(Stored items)
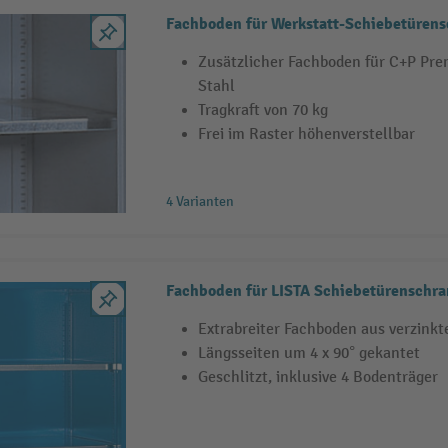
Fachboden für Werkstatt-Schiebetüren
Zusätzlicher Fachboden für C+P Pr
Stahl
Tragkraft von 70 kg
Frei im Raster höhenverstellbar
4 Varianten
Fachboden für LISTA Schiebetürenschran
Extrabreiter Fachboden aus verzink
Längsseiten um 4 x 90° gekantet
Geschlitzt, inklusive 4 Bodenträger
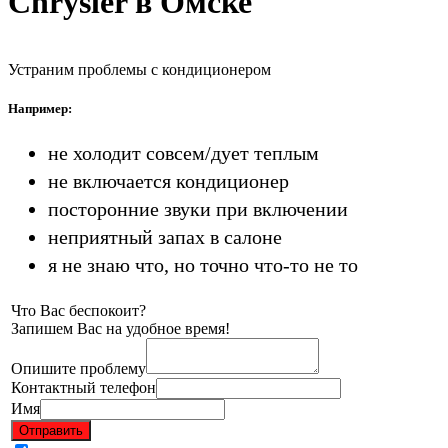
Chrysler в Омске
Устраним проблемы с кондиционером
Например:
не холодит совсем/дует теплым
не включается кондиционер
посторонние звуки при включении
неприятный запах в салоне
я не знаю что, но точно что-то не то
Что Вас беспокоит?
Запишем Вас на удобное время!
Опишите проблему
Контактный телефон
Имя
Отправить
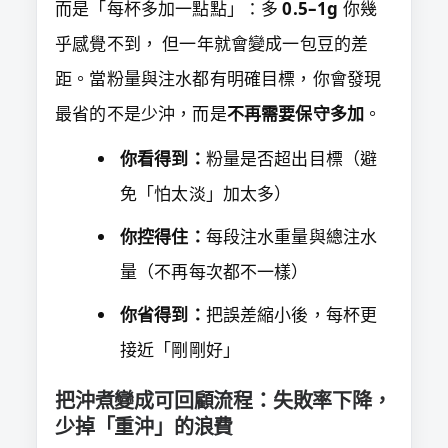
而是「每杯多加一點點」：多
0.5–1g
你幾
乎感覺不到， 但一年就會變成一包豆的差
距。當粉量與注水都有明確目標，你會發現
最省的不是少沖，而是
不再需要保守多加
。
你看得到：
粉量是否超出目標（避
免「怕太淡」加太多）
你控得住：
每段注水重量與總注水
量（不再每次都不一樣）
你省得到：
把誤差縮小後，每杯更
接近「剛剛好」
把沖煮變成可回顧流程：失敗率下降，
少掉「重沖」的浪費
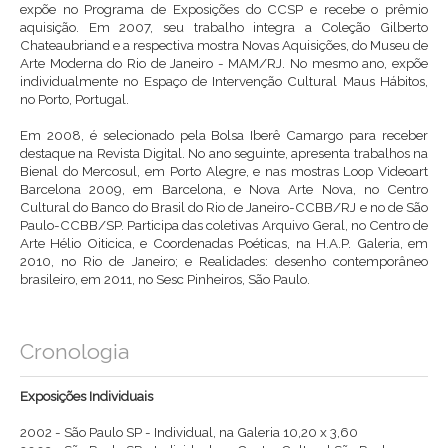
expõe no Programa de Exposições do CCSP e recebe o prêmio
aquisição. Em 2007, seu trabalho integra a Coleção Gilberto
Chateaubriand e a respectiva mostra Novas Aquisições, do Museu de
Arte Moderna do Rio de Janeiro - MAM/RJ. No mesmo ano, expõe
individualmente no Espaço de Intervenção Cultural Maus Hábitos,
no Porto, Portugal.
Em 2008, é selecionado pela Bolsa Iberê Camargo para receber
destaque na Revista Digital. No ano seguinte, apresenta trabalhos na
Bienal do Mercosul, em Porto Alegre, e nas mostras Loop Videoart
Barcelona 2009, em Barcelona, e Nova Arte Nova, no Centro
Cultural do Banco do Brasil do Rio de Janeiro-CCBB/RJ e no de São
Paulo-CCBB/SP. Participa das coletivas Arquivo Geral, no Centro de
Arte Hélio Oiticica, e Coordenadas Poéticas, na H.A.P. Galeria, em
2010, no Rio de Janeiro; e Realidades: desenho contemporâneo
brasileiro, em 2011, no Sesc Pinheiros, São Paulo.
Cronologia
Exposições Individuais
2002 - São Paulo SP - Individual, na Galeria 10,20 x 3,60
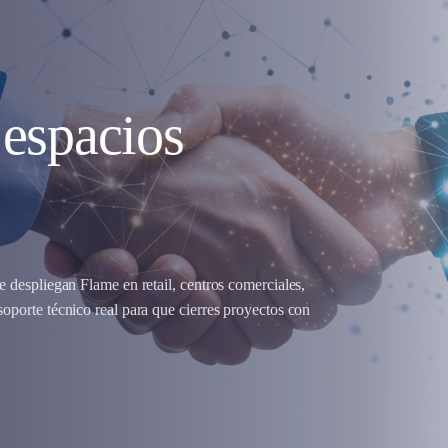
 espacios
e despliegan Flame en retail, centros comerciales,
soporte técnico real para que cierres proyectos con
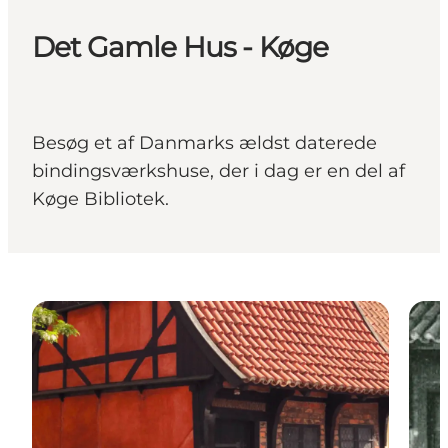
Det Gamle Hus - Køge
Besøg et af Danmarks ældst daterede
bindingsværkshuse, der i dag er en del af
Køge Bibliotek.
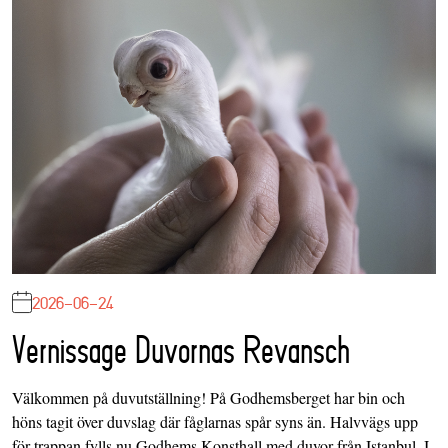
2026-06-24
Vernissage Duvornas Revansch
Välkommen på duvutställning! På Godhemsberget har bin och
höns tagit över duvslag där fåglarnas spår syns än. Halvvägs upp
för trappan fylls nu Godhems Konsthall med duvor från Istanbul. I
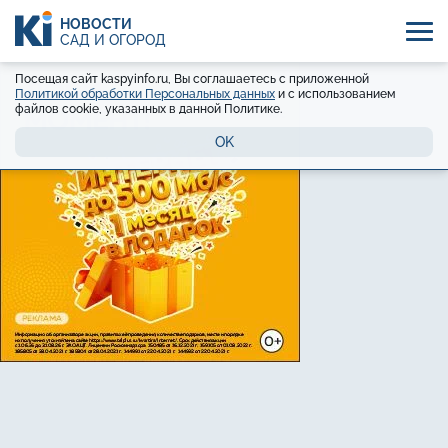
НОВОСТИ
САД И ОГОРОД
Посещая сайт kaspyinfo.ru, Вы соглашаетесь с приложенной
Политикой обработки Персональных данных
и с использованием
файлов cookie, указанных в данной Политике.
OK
--
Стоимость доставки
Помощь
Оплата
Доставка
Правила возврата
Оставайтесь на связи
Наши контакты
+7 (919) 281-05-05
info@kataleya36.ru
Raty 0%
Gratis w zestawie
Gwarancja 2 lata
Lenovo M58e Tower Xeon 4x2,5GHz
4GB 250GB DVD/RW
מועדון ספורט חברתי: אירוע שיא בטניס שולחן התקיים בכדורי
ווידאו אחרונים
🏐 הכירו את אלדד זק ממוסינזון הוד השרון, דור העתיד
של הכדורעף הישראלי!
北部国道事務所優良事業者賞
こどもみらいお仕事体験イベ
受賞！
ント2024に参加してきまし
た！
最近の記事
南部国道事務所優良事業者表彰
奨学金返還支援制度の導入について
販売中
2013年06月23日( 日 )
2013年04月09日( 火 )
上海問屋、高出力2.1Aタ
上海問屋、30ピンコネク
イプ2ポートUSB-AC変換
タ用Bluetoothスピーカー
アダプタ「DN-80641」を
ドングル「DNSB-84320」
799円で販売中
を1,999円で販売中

**Request**
An exact transcription is needed of the lines from the one with "Fachboden für Werkstatt-Schiebetüren" to the one with "destaque na Revista" above, both ends included, with pictures left out.

**Finished exercise**
Fachboden für Werkstatt-Schiebetüren
Zusätzlicher Fachboden für C+P Pr
Stahl
Tragkraft von 70 kg
Frei im Raster höhenverstellbar
4 Varianten
Fachboden für LISTA Schiebetürenschran
Extrabreiter Fachboden aus verzink
Längsseiten um 4 x 90° gekantet
Geschlitzt, inklusive 4 Bodenträger
Chrysler в Омске
Устраним проблемы с кондиционером
Например:
не холодит совсем/дует теплым
не включается кондиционер
посторонние звуки при включении
неприятный запах в салоне
я не знаю что, но точно что-то не то
Что Вас беспокоит?
Запишем Вас на удобное время!
Опишите проблему
Контактный телефон
Имя
Отправить
而是「每杯多加一點點」：多
0.5–1g
你幾
乎感覺不到， 但一年就會變成一包豆的差
距。當粉量與注水都有明確目標，你會發現
最省的不是少沖，而是
不再需要保守多加
。
你看得到：
粉量是否超出目標（避
免「怕太淡」加太多）
你控得住：
每段注水重量與總注水
量（不再每次都不一樣）
你省得到：
把誤差縮小後，每杯更
接近「剛剛好」
把沖煮變成可回顧流程：失敗率下降，
少掉「重沖」的浪費
expõe no Programa de Exposições do CCSP e recebe o prêmio
aquisição. Em 2007, seu trabalho integra a Coleção Gilberto
Chateaubriand e a respectiva mostra Novas Aquisições, do Museu de
Arte Moderna do Rio de Janeiro - MAM/RJ. No mesmo ano, expõe
individualmente no Espaço de Intervenção Cultural Maus Hábitos,
no Porto, Portugal.
Em 2008, é selecionado pela Bolsa Iberê Camargo para receber
destaque na Revista Digital. No ano seguinte, apresenta trabalhos na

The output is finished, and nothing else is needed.